(What you need to do) Every line below that has the string "tail" adds one to the count. Give that count by itself.

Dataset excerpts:
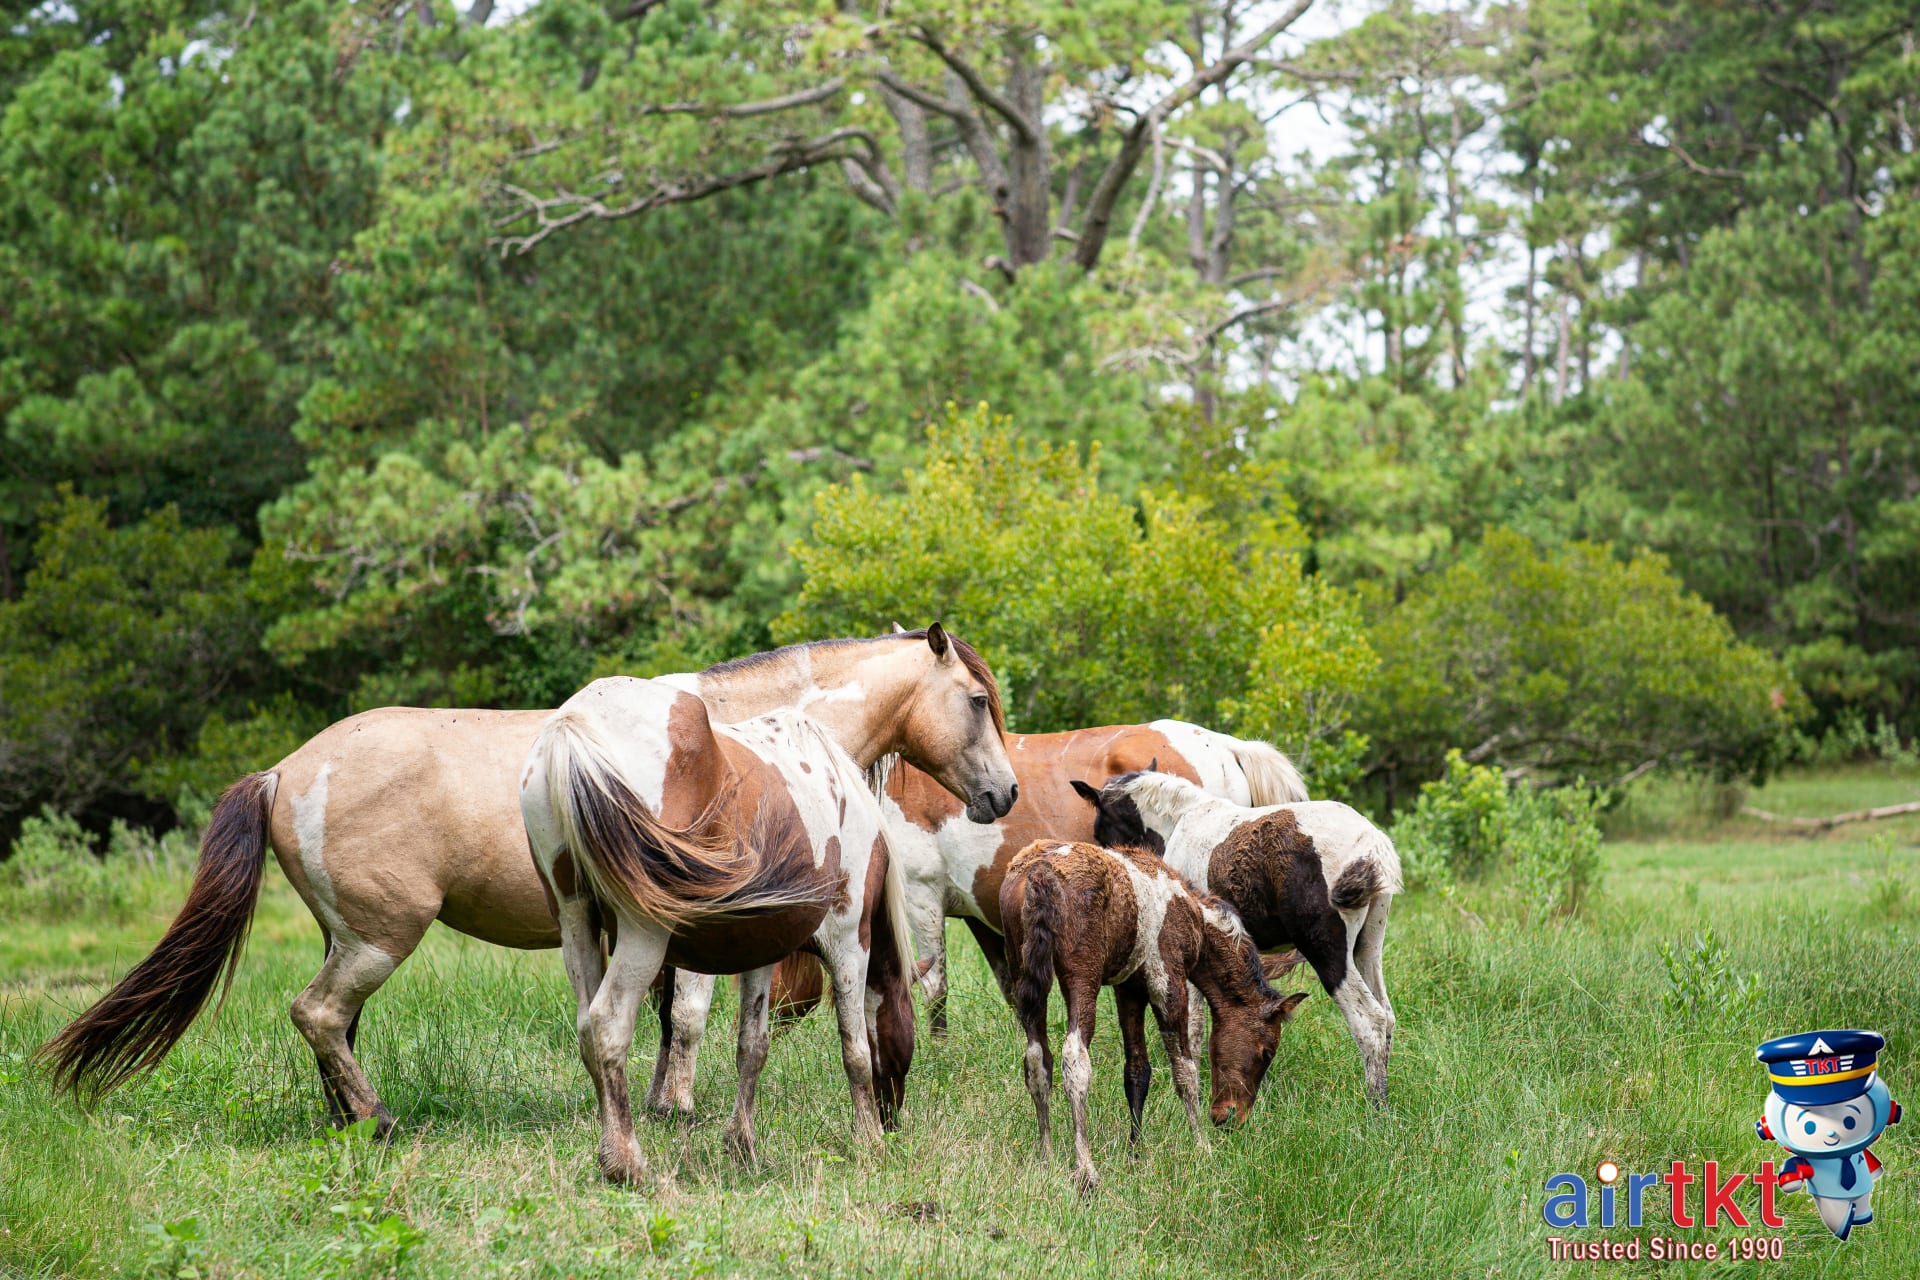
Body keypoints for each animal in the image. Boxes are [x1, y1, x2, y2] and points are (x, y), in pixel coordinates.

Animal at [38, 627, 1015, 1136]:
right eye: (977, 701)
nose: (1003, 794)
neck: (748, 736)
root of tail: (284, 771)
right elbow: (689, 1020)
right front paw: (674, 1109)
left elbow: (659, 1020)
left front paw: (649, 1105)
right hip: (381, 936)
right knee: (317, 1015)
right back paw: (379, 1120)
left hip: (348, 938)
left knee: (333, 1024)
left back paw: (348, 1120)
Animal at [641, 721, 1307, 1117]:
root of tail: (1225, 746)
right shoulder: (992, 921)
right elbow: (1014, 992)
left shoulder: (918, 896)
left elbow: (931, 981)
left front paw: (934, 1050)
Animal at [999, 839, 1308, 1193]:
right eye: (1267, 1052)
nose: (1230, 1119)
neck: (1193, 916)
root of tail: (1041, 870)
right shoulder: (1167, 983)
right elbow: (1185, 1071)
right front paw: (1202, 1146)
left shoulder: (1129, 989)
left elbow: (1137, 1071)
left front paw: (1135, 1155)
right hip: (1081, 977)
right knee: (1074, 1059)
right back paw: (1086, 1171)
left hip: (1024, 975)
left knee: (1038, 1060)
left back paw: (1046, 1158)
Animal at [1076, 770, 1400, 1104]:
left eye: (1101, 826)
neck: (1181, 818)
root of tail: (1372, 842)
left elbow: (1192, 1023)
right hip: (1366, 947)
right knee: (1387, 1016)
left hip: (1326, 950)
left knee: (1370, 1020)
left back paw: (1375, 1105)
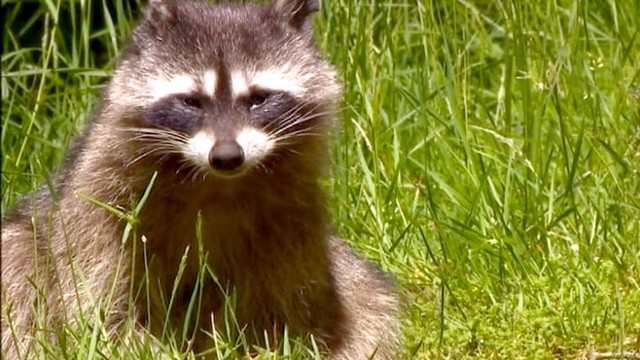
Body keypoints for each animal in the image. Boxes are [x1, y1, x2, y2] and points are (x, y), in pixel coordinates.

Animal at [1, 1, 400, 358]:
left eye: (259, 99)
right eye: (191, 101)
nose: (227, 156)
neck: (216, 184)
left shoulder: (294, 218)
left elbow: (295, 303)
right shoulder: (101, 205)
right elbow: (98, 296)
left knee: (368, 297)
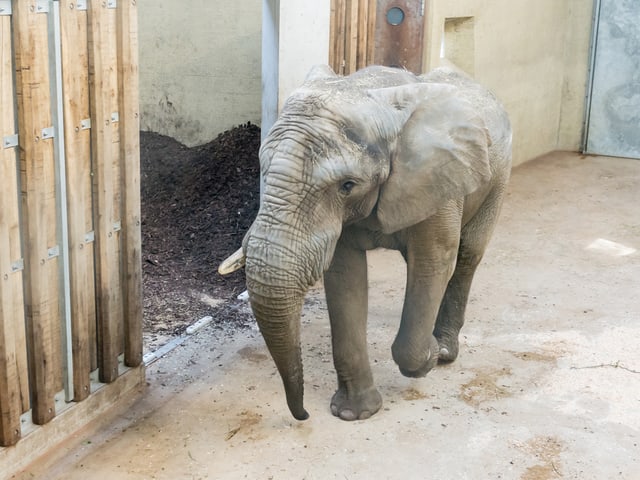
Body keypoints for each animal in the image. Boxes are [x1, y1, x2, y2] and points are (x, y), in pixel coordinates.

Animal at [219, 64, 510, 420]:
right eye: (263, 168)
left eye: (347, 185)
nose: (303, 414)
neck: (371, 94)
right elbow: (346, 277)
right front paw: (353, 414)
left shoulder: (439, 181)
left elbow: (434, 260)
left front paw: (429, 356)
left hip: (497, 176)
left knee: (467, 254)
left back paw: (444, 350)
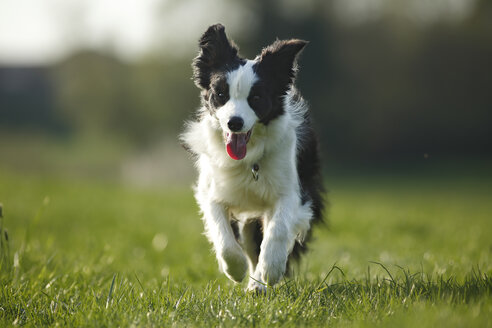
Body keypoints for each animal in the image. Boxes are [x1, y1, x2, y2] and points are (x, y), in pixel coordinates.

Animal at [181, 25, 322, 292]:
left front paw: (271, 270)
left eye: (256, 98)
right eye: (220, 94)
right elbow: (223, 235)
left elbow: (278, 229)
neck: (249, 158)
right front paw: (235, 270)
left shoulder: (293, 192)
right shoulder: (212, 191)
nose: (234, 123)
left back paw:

(Response) 4